*** Opening of MATERIAL FOR THIS TASK ***
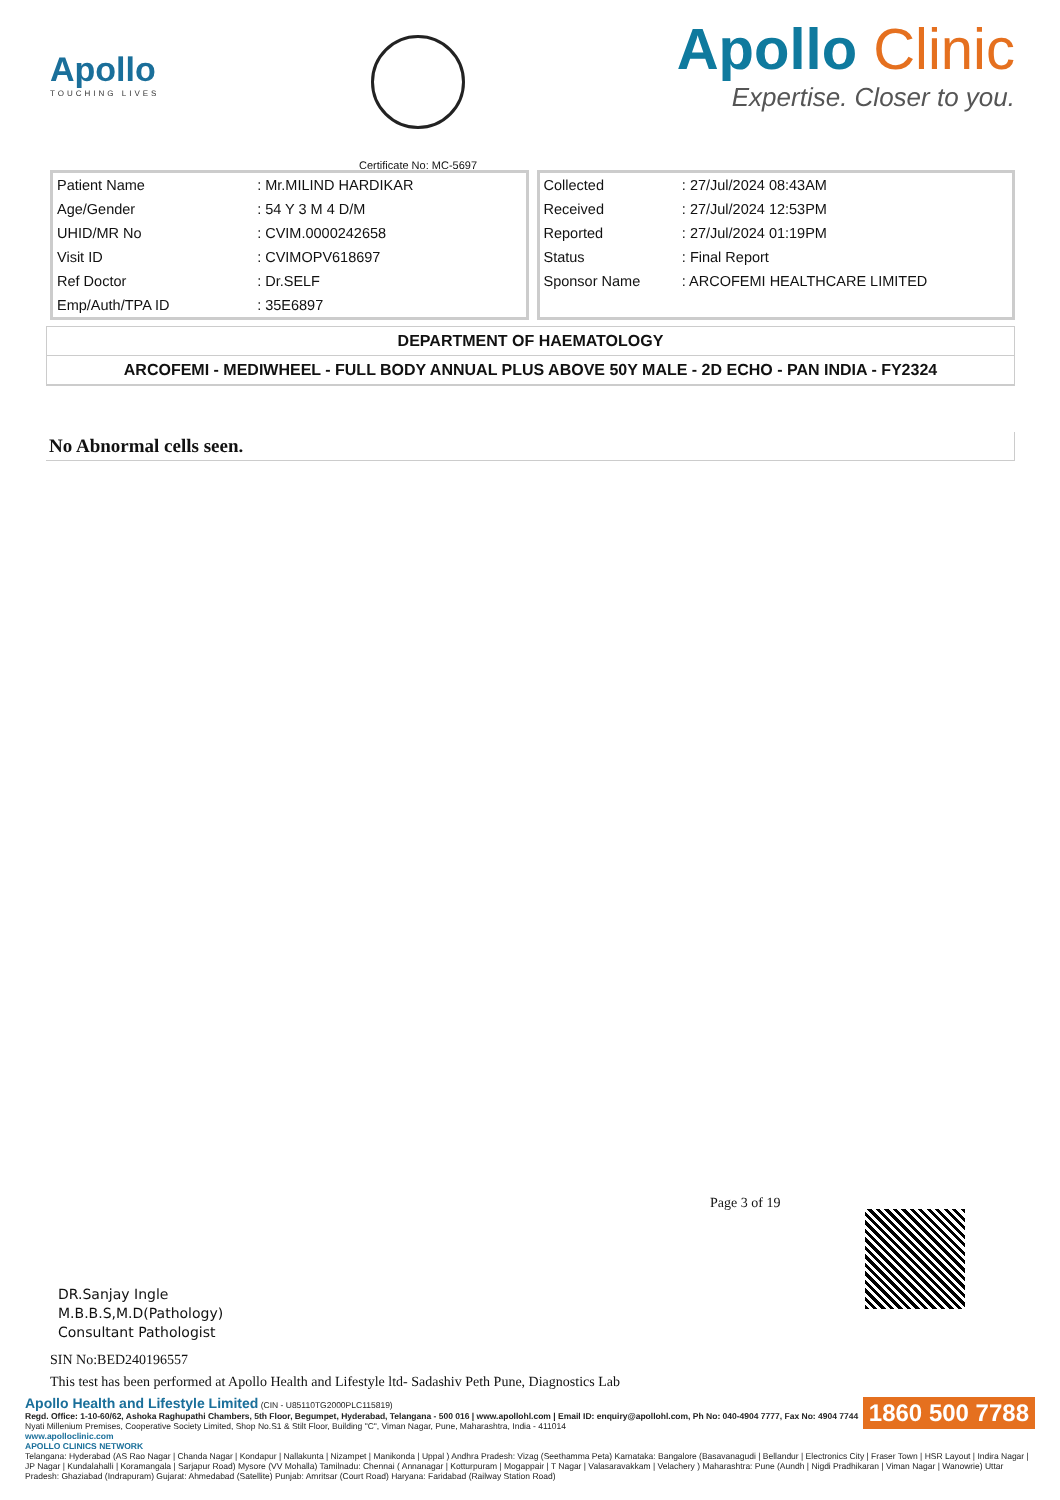Apollo
TOUCHING LIVES
Certificate No: MC-5697
Apollo Clinic
Expertise. Closer to you.
| Patient Name | : Mr.MILIND HARDIKAR |
| Age/Gender | : 54 Y 3 M 4 D/M |
| UHID/MR No | : CVIM.0000242658 |
| Visit ID | : CVIMOPV618697 |
| Ref Doctor | : Dr.SELF |
| Emp/Auth/TPA ID | : 35E6897 |
| Collected | : 27/Jul/2024 08:43AM |
| Received | : 27/Jul/2024 12:53PM |
| Reported | : 27/Jul/2024 01:19PM |
| Status | : Final Report |
| Sponsor Name | : ARCOFEMI HEALTHCARE LIMITED |
DEPARTMENT OF HAEMATOLOGY
ARCOFEMI - MEDIWHEEL - FULL BODY ANNUAL PLUS ABOVE 50Y MALE - 2D ECHO - PAN INDIA - FY2324
No Abnormal cells seen.
Page 3 of 19
DR.Sanjay Ingle
M.B.B.S,M.D(Pathology)
Consultant Pathologist
SIN No:BED240196557
This test has been performed at Apollo Health and Lifestyle ltd- Sadashiv Peth Pune, Diagnostics Lab
1860 500 7788
Apollo Health and Lifestyle Limited (CIN - U85110TG2000PLC115819)
Regd. Office: 1-10-60/62, Ashoka Raghupathi Chambers, 5th Floor, Begumpet, Hyderabad, Telangana - 500 016 | www.apollohl.com | Email ID: enquiry@apollohl.com, Ph No: 040-4904 7777, Fax No: 4904 7744
Nyati Millenium Premises, Cooperative Society Limited, Shop No.S1 & Stilt Floor, Building "C", Viman Nagar, Pune, Maharashtra, India - 411014
www.apolloclinic.com
APOLLO CLINICS NETWORK
Telangana: Hyderabad (AS Rao Nagar | Chanda Nagar | Kondapur | Nallakunta | Nizampet | Manikonda | Uppal ) Andhra Pradesh: Vizag (Seethamma Peta) Karnataka: Bangalore (Basavanagudi | Bellandur | Electronics City | Fraser Town | HSR Layout | Indira Nagar | JP Nagar | Kundalahalli | Koramangala | Sarjapur Road) Mysore (VV Mohalla) Tamilnadu: Chennai ( Annanagar | Kotturpuram | Mogappair | T Nagar | Valasaravakkam | Velachery ) Maharashtra: Pune (Aundh | Nigdi Pradhikaran | Viman Nagar | Wanowrie) Uttar Pradesh: Ghaziabad (Indrapuram) Gujarat: Ahmedabad (Satellite) Punjab: Amritsar (Court Road) Haryana: Faridabad (Railway Station Road)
*** Close of MATERIAL FOR THIS TASK ***
PROBLEM DESCRIPTION.
Could you print the listing above exactly, without the pictures?

SOLUTION FOR THIS TASK.
Apollo
TOUCHING LIVES
Certificate No: MC-5697
Apollo Clinic
Expertise. Closer to you.
| Patient Name | : Mr.MILIND HARDIKAR |
| Age/Gender | : 54 Y 3 M 4 D/M |
| UHID/MR No | : CVIM.0000242658 |
| Visit ID | : CVIMOPV618697 |
| Ref Doctor | : Dr.SELF |
| Emp/Auth/TPA ID | : 35E6897 |
| Collected | : 27/Jul/2024 08:43AM |
| Received | : 27/Jul/2024 12:53PM |
| Reported | : 27/Jul/2024 01:19PM |
| Status | : Final Report |
| Sponsor Name | : ARCOFEMI HEALTHCARE LIMITED |
DEPARTMENT OF HAEMATOLOGY
ARCOFEMI - MEDIWHEEL - FULL BODY ANNUAL PLUS ABOVE 50Y MALE - 2D ECHO - PAN INDIA - FY2324
No Abnormal cells seen.
Page 3 of 19
DR.Sanjay Ingle
M.B.B.S,M.D(Pathology)
Consultant Pathologist
SIN No:BED240196557
This test has been performed at Apollo Health and Lifestyle ltd- Sadashiv Peth Pune, Diagnostics Lab
1860 500 7788
Apollo Health and Lifestyle Limited (CIN - U85110TG2000PLC115819)
Regd. Office: 1-10-60/62, Ashoka Raghupathi Chambers, 5th Floor, Begumpet, Hyderabad, Telangana - 500 016 | www.apollohl.com | Email ID: enquiry@apollohl.com, Ph No: 040-4904 7777, Fax No: 4904 7744
Nyati Millenium Premises, Cooperative Society Limited, Shop No.S1 & Stilt Floor, Building "C", Viman Nagar, Pune, Maharashtra, India - 411014
www.apolloclinic.com
APOLLO CLINICS NETWORK
Telangana: Hyderabad (AS Rao Nagar | Chanda Nagar | Kondapur | Nallakunta | Nizampet | Manikonda | Uppal ) Andhra Pradesh: Vizag (Seethamma Peta) Karnataka: Bangalore (Basavanagudi | Bellandur | Electronics City | Fraser Town | HSR Layout | Indira Nagar | JP Nagar | Kundalahalli | Koramangala | Sarjapur Road) Mysore (VV Mohalla) Tamilnadu: Chennai ( Annanagar | Kotturpuram | Mogappair | T Nagar | Valasaravakkam | Velachery ) Maharashtra: Pune (Aundh | Nigdi Pradhikaran | Viman Nagar | Wanowrie) Uttar Pradesh: Ghaziabad (Indrapuram) Gujarat: Ahmedabad (Satellite) Punjab: Amritsar (Court Road) Haryana: Faridabad (Railway Station Road)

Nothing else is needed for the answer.